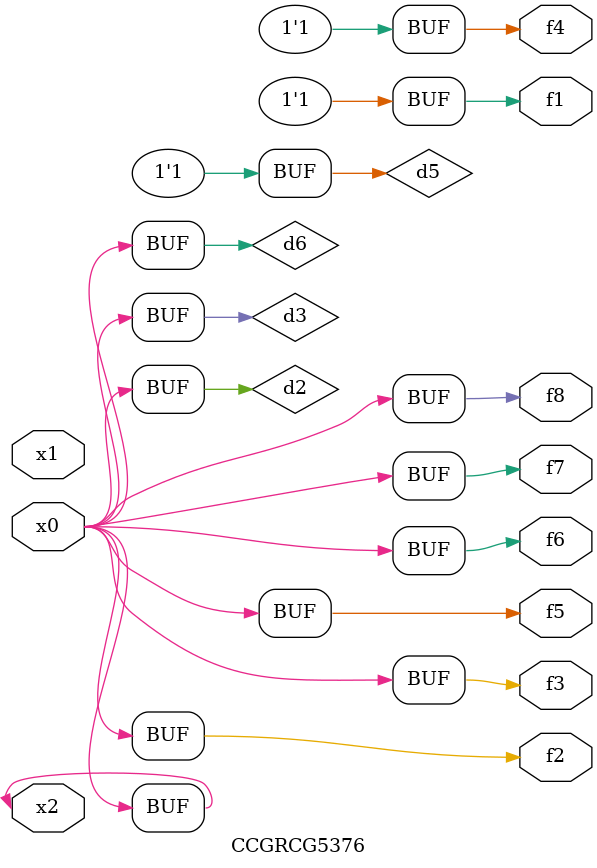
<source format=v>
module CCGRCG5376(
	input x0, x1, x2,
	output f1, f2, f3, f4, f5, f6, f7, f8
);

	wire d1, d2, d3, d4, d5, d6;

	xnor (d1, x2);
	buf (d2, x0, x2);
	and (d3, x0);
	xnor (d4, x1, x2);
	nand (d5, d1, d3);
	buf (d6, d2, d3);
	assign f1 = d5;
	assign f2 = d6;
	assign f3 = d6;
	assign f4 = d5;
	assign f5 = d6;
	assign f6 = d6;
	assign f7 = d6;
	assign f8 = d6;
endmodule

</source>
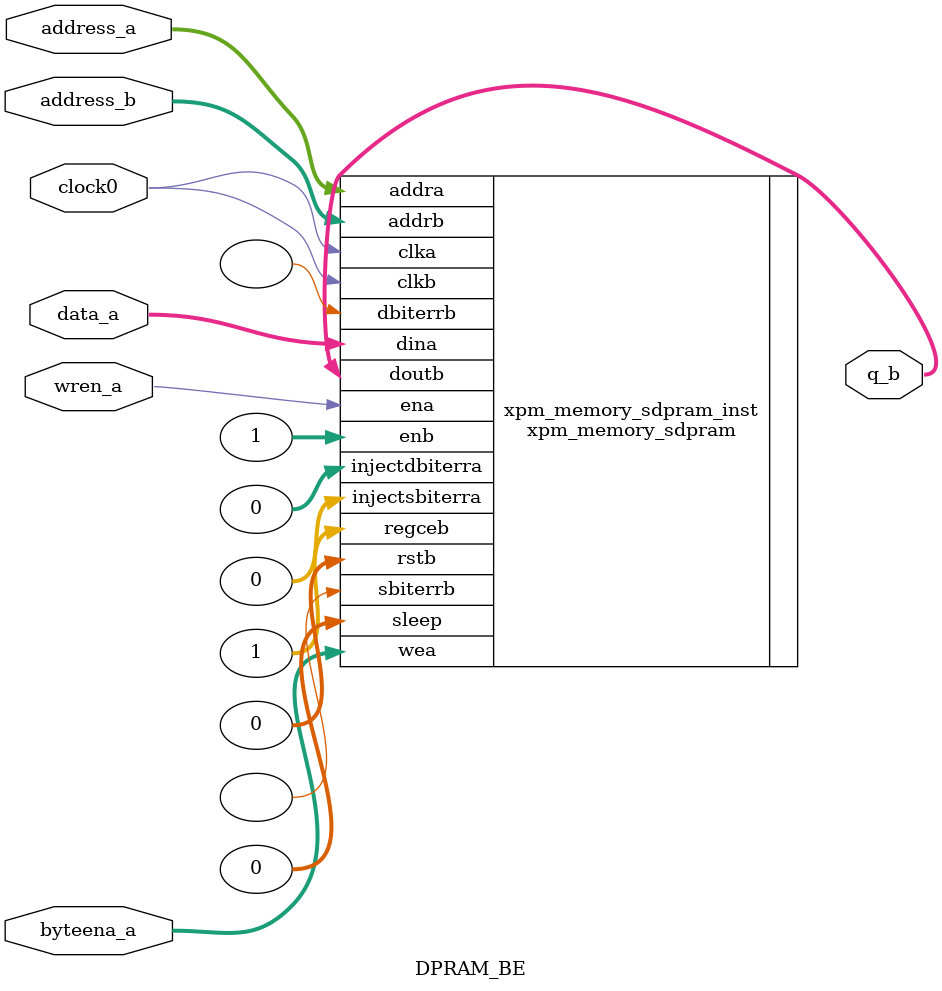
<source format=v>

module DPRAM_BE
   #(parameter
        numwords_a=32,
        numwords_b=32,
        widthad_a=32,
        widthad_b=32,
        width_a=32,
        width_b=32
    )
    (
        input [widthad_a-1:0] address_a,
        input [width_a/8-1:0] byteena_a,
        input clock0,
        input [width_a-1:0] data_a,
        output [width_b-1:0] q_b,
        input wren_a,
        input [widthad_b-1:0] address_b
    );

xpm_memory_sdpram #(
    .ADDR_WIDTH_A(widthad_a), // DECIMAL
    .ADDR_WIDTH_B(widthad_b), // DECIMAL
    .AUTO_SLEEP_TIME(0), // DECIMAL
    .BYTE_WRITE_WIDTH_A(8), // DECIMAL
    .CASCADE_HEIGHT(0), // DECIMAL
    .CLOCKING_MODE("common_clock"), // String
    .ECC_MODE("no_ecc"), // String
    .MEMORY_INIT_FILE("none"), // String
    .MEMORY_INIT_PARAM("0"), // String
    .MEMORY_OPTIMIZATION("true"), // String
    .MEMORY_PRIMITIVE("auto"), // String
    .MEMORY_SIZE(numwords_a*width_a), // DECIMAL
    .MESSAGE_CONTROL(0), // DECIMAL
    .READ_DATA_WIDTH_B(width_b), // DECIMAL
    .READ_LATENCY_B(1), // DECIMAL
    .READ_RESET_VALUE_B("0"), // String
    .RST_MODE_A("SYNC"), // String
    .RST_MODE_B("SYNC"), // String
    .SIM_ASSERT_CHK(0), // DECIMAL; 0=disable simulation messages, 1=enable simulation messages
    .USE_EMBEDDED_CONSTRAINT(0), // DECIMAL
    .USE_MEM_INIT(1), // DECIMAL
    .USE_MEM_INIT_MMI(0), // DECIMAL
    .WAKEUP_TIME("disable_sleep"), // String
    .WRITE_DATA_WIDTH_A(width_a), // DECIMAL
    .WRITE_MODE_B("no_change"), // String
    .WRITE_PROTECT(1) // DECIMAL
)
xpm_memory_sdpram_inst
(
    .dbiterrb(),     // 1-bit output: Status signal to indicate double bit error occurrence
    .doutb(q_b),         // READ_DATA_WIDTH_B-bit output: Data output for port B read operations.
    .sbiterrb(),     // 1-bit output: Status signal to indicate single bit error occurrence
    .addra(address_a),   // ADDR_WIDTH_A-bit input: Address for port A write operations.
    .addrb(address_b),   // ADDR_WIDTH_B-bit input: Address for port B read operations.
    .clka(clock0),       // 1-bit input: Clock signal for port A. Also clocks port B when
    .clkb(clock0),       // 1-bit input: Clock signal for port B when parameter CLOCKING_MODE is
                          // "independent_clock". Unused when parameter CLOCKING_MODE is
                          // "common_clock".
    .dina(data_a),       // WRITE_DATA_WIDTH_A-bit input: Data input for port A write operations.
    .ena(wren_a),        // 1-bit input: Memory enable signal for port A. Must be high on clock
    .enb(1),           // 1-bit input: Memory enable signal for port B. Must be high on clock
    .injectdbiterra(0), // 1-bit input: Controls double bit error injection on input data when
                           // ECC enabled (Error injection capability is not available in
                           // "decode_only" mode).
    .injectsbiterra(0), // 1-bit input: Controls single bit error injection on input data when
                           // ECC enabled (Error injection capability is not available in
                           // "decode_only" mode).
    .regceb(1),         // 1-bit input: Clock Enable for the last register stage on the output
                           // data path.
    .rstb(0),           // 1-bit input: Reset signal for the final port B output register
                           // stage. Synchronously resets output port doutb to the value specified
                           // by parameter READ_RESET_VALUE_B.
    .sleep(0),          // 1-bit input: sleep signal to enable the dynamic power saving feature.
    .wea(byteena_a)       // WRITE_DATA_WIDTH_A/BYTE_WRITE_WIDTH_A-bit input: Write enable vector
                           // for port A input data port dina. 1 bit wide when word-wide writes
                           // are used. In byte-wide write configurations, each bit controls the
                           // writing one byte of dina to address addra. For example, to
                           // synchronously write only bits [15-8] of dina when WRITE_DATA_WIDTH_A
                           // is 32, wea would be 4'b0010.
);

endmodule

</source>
------
Where a record holds a picture, skip the picture and copy everything else exactly.

<source format=v>
module CCGRCG5376(
	input x0, x1, x2,
	output f1, f2, f3, f4, f5, f6, f7, f8
);

	wire d1, d2, d3, d4, d5, d6;

	xnor (d1, x2);
	buf (d2, x0, x2);
	and (d3, x0);
	xnor (d4, x1, x2);
	nand (d5, d1, d3);
	buf (d6, d2, d3);
	assign f1 = d5;
	assign f2 = d6;
	assign f3 = d6;
	assign f4 = d5;
	assign f5 = d6;
	assign f6 = d6;
	assign f7 = d6;
	assign f8 = d6;
endmodule

</source>
<source format=v>

module DPRAM_BE
   #(parameter
        numwords_a=32,
        numwords_b=32,
        widthad_a=32,
        widthad_b=32,
        width_a=32,
        width_b=32
    )
    (
        input [widthad_a-1:0] address_a,
        input [width_a/8-1:0] byteena_a,
        input clock0,
        input [width_a-1:0] data_a,
        output [width_b-1:0] q_b,
        input wren_a,
        input [widthad_b-1:0] address_b
    );

xpm_memory_sdpram #(
    .ADDR_WIDTH_A(widthad_a), // DECIMAL
    .ADDR_WIDTH_B(widthad_b), // DECIMAL
    .AUTO_SLEEP_TIME(0), // DECIMAL
    .BYTE_WRITE_WIDTH_A(8), // DECIMAL
    .CASCADE_HEIGHT(0), // DECIMAL
    .CLOCKING_MODE("common_clock"), // String
    .ECC_MODE("no_ecc"), // String
    .MEMORY_INIT_FILE("none"), // String
    .MEMORY_INIT_PARAM("0"), // String
    .MEMORY_OPTIMIZATION("true"), // String
    .MEMORY_PRIMITIVE("auto"), // String
    .MEMORY_SIZE(numwords_a*width_a), // DECIMAL
    .MESSAGE_CONTROL(0), // DECIMAL
    .READ_DATA_WIDTH_B(width_b), // DECIMAL
    .READ_LATENCY_B(1), // DECIMAL
    .READ_RESET_VALUE_B("0"), // String
    .RST_MODE_A("SYNC"), // String
    .RST_MODE_B("SYNC"), // String
    .SIM_ASSERT_CHK(0), // DECIMAL; 0=disable simulation messages, 1=enable simulation messages
    .USE_EMBEDDED_CONSTRAINT(0), // DECIMAL
    .USE_MEM_INIT(1), // DECIMAL
    .USE_MEM_INIT_MMI(0), // DECIMAL
    .WAKEUP_TIME("disable_sleep"), // String
    .WRITE_DATA_WIDTH_A(width_a), // DECIMAL
    .WRITE_MODE_B("no_change"), // String
    .WRITE_PROTECT(1) // DECIMAL
)
xpm_memory_sdpram_inst
(
    .dbiterrb(),     // 1-bit output: Status signal to indicate double bit error occurrence
    .doutb(q_b),         // READ_DATA_WIDTH_B-bit output: Data output for port B read operations.
    .sbiterrb(),     // 1-bit output: Status signal to indicate single bit error occurrence
    .addra(address_a),   // ADDR_WIDTH_A-bit input: Address for port A write operations.
    .addrb(address_b),   // ADDR_WIDTH_B-bit input: Address for port B read operations.
    .clka(clock0),       // 1-bit input: Clock signal for port A. Also clocks port B when
    .clkb(clock0),       // 1-bit input: Clock signal for port B when parameter CLOCKING_MODE is
                          // "independent_clock". Unused when parameter CLOCKING_MODE is
                          // "common_clock".
    .dina(data_a),       // WRITE_DATA_WIDTH_A-bit input: Data input for port A write operations.
    .ena(wren_a),        // 1-bit input: Memory enable signal for port A. Must be high on clock
    .enb(1),           // 1-bit input: Memory enable signal for port B. Must be high on clock
    .injectdbiterra(0), // 1-bit input: Controls double bit error injection on input data when
                           // ECC enabled (Error injection capability is not available in
                           // "decode_only" mode).
    .injectsbiterra(0), // 1-bit input: Controls single bit error injection on input data when
                           // ECC enabled (Error injection capability is not available in
                           // "decode_only" mode).
    .regceb(1),         // 1-bit input: Clock Enable for the last register stage on the output
                           // data path.
    .rstb(0),           // 1-bit input: Reset signal for the final port B output register
                           // stage. Synchronously resets output port doutb to the value specified
                           // by parameter READ_RESET_VALUE_B.
    .sleep(0),          // 1-bit input: sleep signal to enable the dynamic power saving feature.
    .wea(byteena_a)       // WRITE_DATA_WIDTH_A/BYTE_WRITE_WIDTH_A-bit input: Write enable vector
                           // for port A input data port dina. 1 bit wide when word-wide writes
                           // are used. In byte-wide write configurations, each bit controls the
                           // writing one byte of dina to address addra. For example, to
                           // synchronously write only bits [15-8] of dina when WRITE_DATA_WIDTH_A
                           // is 32, wea would be 4'b0010.
);

endmodule

</source>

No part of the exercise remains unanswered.